→ **Requirement**: Copy the passage about police use of the nunchaku, beginning at "Essentially two 12-inch" and stopping after "law and order.", and swap "sticks" for "rods".
[[ Supplied passage open ]]
Essentially two 12-inch sticks bound together by a short, double nylon cord, the nunchaku (pronounced nun-cha-koo) obtained prominence in America in the ’70s, when kung fu fighter Bruce Lee wielded it with furious grace in his cult-classic movies. Now it’s in different hands. Thanks to Orcutt, 33, who has designed his own version, 50 police departments in nine states use this ancient martial-arts weapon to maintain law and order.

Cops love the nunchaku, which they believe gives them a less violent alternative to the gun or the nightstick. “It’s very good for restraint,” says Officer Lynda Thomas of the La Mesa, Calif., Police Department. “I feel safer and much more capable with it.” Indeed police find that the weapon delivers maximum control with minimal effort. Wrapped around a wrist or an arm and tightened when the suspect resists, the device produces disabling pain; “imagine an earache,” says one person, “only a thousand times worse.” Not surprisingly, people in the nunchaku’s grip tend to cooperate. But not everyone shares the lawmen’s delight with the weapon. In San Diego and Los Angeles, where nunchakus have been used to break up antiabortion rallies, protesters have charged the police with brutality. Earlier this year, 30 demonstrators filed suit in L.A. Superior Court seeking compensation for injuries, including a broken arm, at the hands of police armed with the device.

Orcutt is amazed by the clamor against his nunchaku. “I’m not some lunatic who’s come out with something that’s going to cripple people,” he says. “What police have needed for hundreds of years is a more effective way to restrain someone so a scuffle doesn’t get out of hand—so the suspect doesn’t get whacked with a nightstick, or get you down and hurt you or break free, grab your gun and shoot.”
[[ Supplied passage closed ]]
[[ Information open ]]
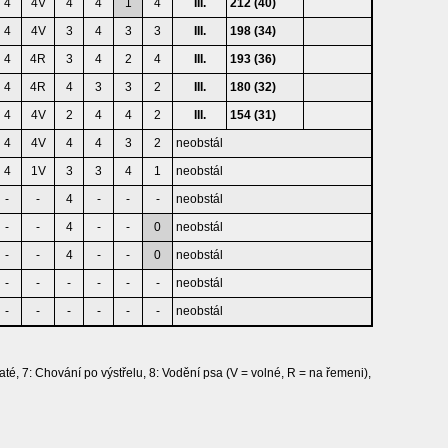
4
4V
4
4
1
4
III.
212 (40)
4
4V
3
4
3
3
III.
198 (34)
4
4R
3
4
2
4
III.
193 (36)
4
4R
4
3
3
2
III.
180 (32)
4
4V
2
4
4
2
III.
154 (31)
4
4V
4
4
3
2
neobstál
4
1V
3
3
4
1
neobstál
-
-
4
-
-
-
neobstál
-
-
4
-
-
0
neobstál
-
-
4
-
-
0
neobstál
-
-
-
-
-
-
neobstál
-
-
-
-
-
-
neobstál
té, 7: Chování po výstřelu, 8: Vodění psa (V = volné, R = na řemeni),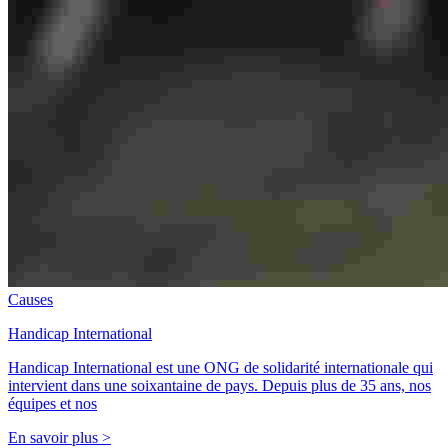
Causes
Handicap International
Handicap International est une ONG de solidarité internationale qui
intervient dans une soixantaine de pays. Depuis plus de 35 ans, nos
équipes et nos
En savoir plus >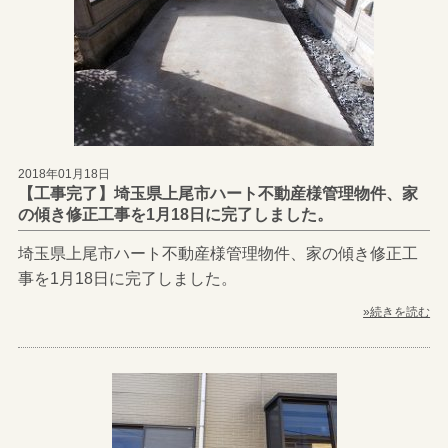
2018年01月18日
【工事完了】埼玉県上尾市ハート不動産様管理物件、家
の傾き修正工事を1月18日に完了しました。
埼玉県上尾市ハート不動産様管理物件、家の傾き修正工
事を1月18日に完了しました。
»続きを読む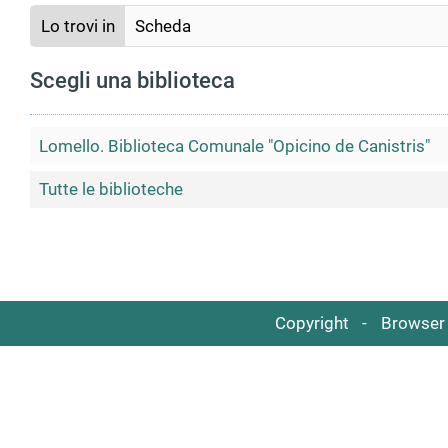
Lo trovi in
Scheda
Scegli una biblioteca
Lomello. Biblioteca Comunale "Opicino de Canistris"
Tutte le biblioteche
Copyright
Browser 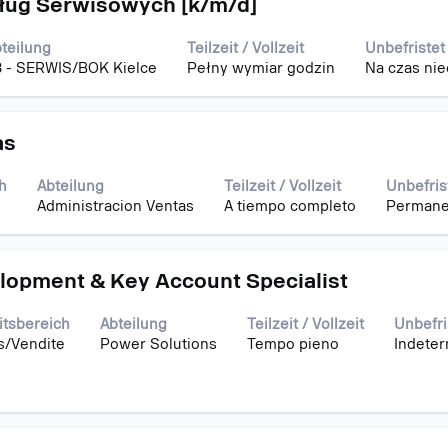
sług Serwisowych [k/m/d]
teilung
Teilzeit / Vollzeit
Unbefristet
 - SERWIS/BOK Kielce
Pełny wymiar godzin
Na czas ni
as
h
Abteilung
Teilzeit / Vollzeit
Unbefris
Administracion Ventas
A tiempo completo
Permane
lopment & Key Account Specialist
itsbereich
Abteilung
Teilzeit / Vollzeit
Unbefri
s/Vendite
Power Solutions
Tempo pieno
Indeter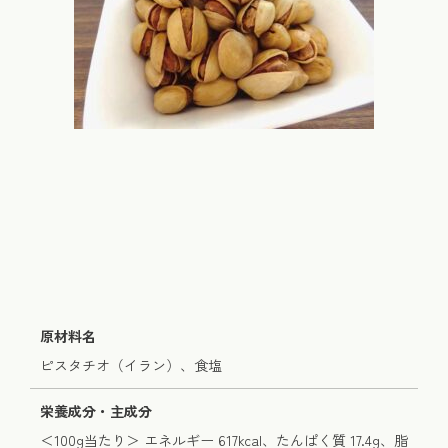
原材料名
ピスタチオ（イラン）、食塩
栄養成分・主成分
＜100g当たり＞ エネルギー 617kcal、たんぱく質 17.4g、脂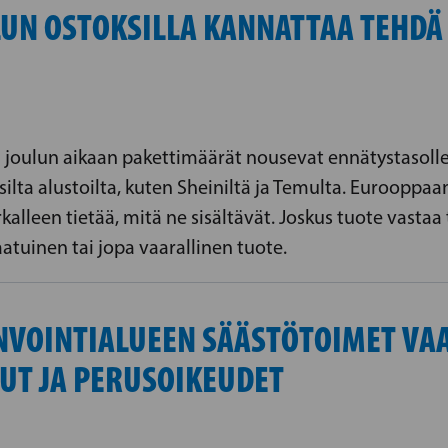
ULUN OSTOKSILLA KANNATTAA TEHDÄ
 joulun aikaan pakettimäärät nousevat ennätystasolle.
aisilta alustoilta, kuten Sheiniltä ja Temulta. Euroop
kalleen tietää, mitä ne sisältävät. Joskus tuote vastaa 
aatuinen tai jopa vaarallinen tuote.
INVOINTIALUEEN SÄÄSTÖTOIMET VA
UT JA PERUSOIKEUDET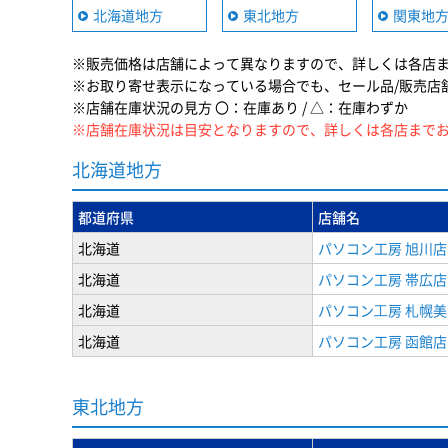
北海道地方
東北地方
関東地
※販売価格は店舗によって異なりますので、詳しくは各店
※お取り寄せ表示になっている場合でも、セール品/販売店
※店舗在庫状況の見方 〇：在庫あり / △：在庫わずか
※店舗在庫状況は目安となりますので、詳しくは各店まで
北海道地方
都道府県
店舗名
北海道
パソコン工房 旭川店
北海道
パソコン工房 帯広店
北海道
パソコン⼯房 札幌
北海道
パソコン工房 函館店
東北地方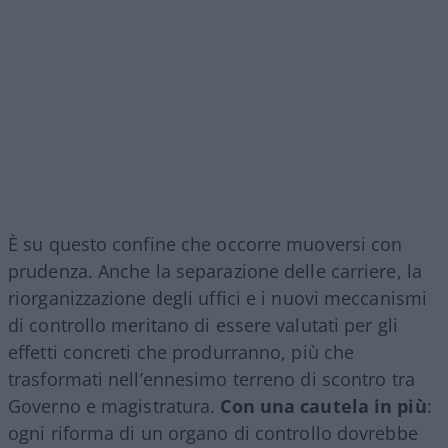
È su questo confine che occorre muoversi con
prudenza. Anche la separazione delle carriere, la
riorganizzazione degli uffici e i nuovi meccanismi
di controllo meritano di essere valutati per gli
effetti concreti che produrranno, più che
trasformati nell’ennesimo terreno di scontro tra
Governo e magistratura.
Con una cautela in più
:
ogni riforma di un organo di controllo dovrebbe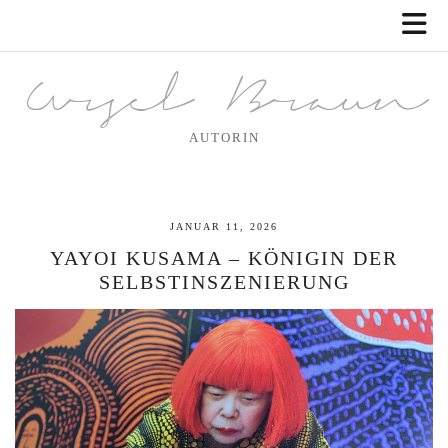
Ursel Braun
AUTORIN
JANUAR 11, 2026
YAYOI KUSAMA – KÖNIGIN DER
SELBSTINSZENIERUNG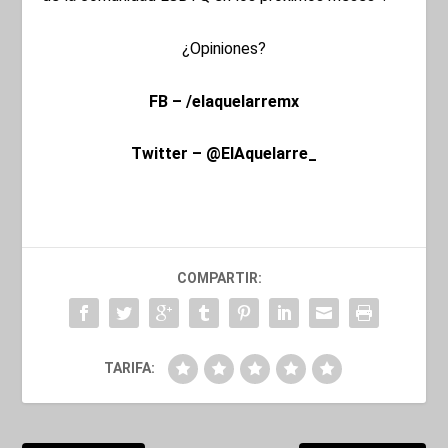
¿Opiniones?
FB – /elaquelarremx
Twitter – @ElAquelarre_
COMPARTIR:
TARIFA: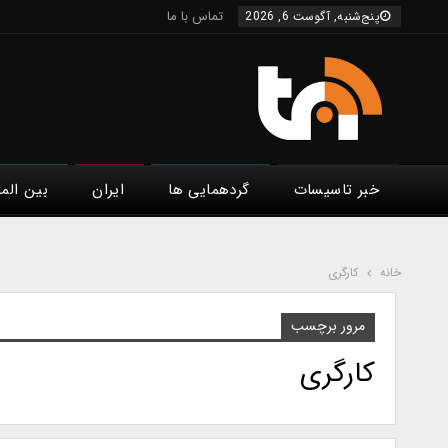
تماس با ما
پنج‌شنبه, آگوست 6, 2026
خبر تاسیسات
گردهمایی ها
ایران
بین الم
خانه
کارگری
مرور برچسب
کارگری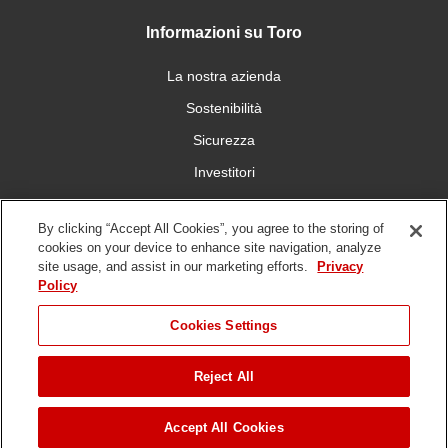
Informazioni su Toro
La nostra azienda
Sostenibilità
Sicurezza
Investitori
Carriera
By clicking “Accept All Cookies”, you agree to the storing of
cookies on your device to enhance site navigation, analyze
Connettiti con noi
site usage, and assist in our marketing efforts.
Privacy
Policy
Cookies Settings
Reject All
Condizioni
Informativa sulla
DMCA/Politica sui diritti
Whistleblowing
d'uso
privacy
d'autore
Copyright ©
2026 The Toro Company. Tutti i diritti riservati.
Accept All Cookies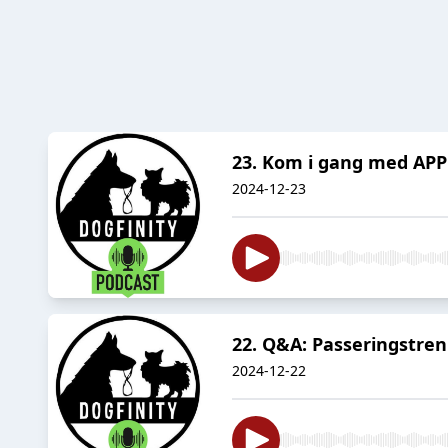
23. Kom i gang med AP
2024-12-23
22. Q&A: Passeringstreni
2024-12-22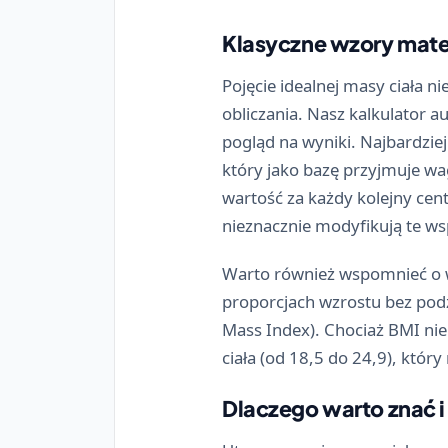
Klasyczne wzory mate
Pojęcie idealnej masy ciała ni
obliczania. Nasz kalkulator 
pogląd na wyniki. Najbardzi
który jako bazę przyjmuje wa
wartość za każdy kolejny cen
nieznacznie modyfikują te ws
Warto również wspomnieć o wz
proporcjach wzrostu bez pod
Mass Index). Chociaż BMI nie
ciała (od 18,5 do 24,9), któ
Dlaczego warto znać 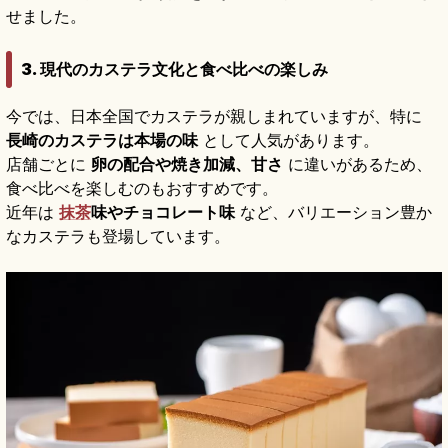
せました。
3. 現代のカステラ文化と食べ比べの楽しみ
今では、日本全国でカステラが親しまれていますが、特に
長崎のカステラは本場の味
として人気があります。
店舗ごとに
卵の配合や焼き加減、甘さ
に違いがあるため、
食べ比べを楽しむのもおすすめです。
近年は
抹茶
味やチョコレート味
など、バリエーション豊か
なカステラも登場しています。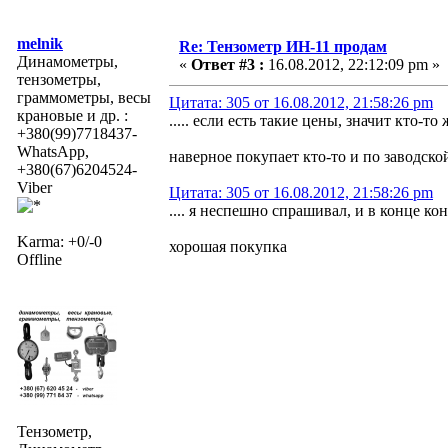
melnik
Re: Тензометр ИН-11 продам
Динамометры,
«
Ответ #3 :
16.08.2012, 22:12:09 pm »
тензометры,
граммометры, весы
Цитата: 305 от 16.08.2012, 21:58:26 pm
крановые и др. :
..... если есть такие цены, значит кто-т
+380(99)7718437-
WhatsApp,
наверное покупает кто-то и по заводско
+380(67)6204524-
Viber
Цитата: 305 от 16.08.2012, 21:58:26 pm
.... я неспешно спрашивал, и в конце ко
Karma: +0/-0
хорошая покупка
Offline
Тензометр,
[[ Information closed ]]
→ **Exercise solution**:
Essentially two 12-inch rods bound together by a short, double nylon cord, the nunchaku (pronounced nun-cha-koo) obtained prominence in America in the ’70s, when kung fu fighter Bruce Lee wielded it with furious grace in his cult-classic movies. Now it’s in different hands. Thanks to Orcutt, 33, who has designed his own version, 50 police departments in nine states use this ancient martial-arts weapon to maintain law and order.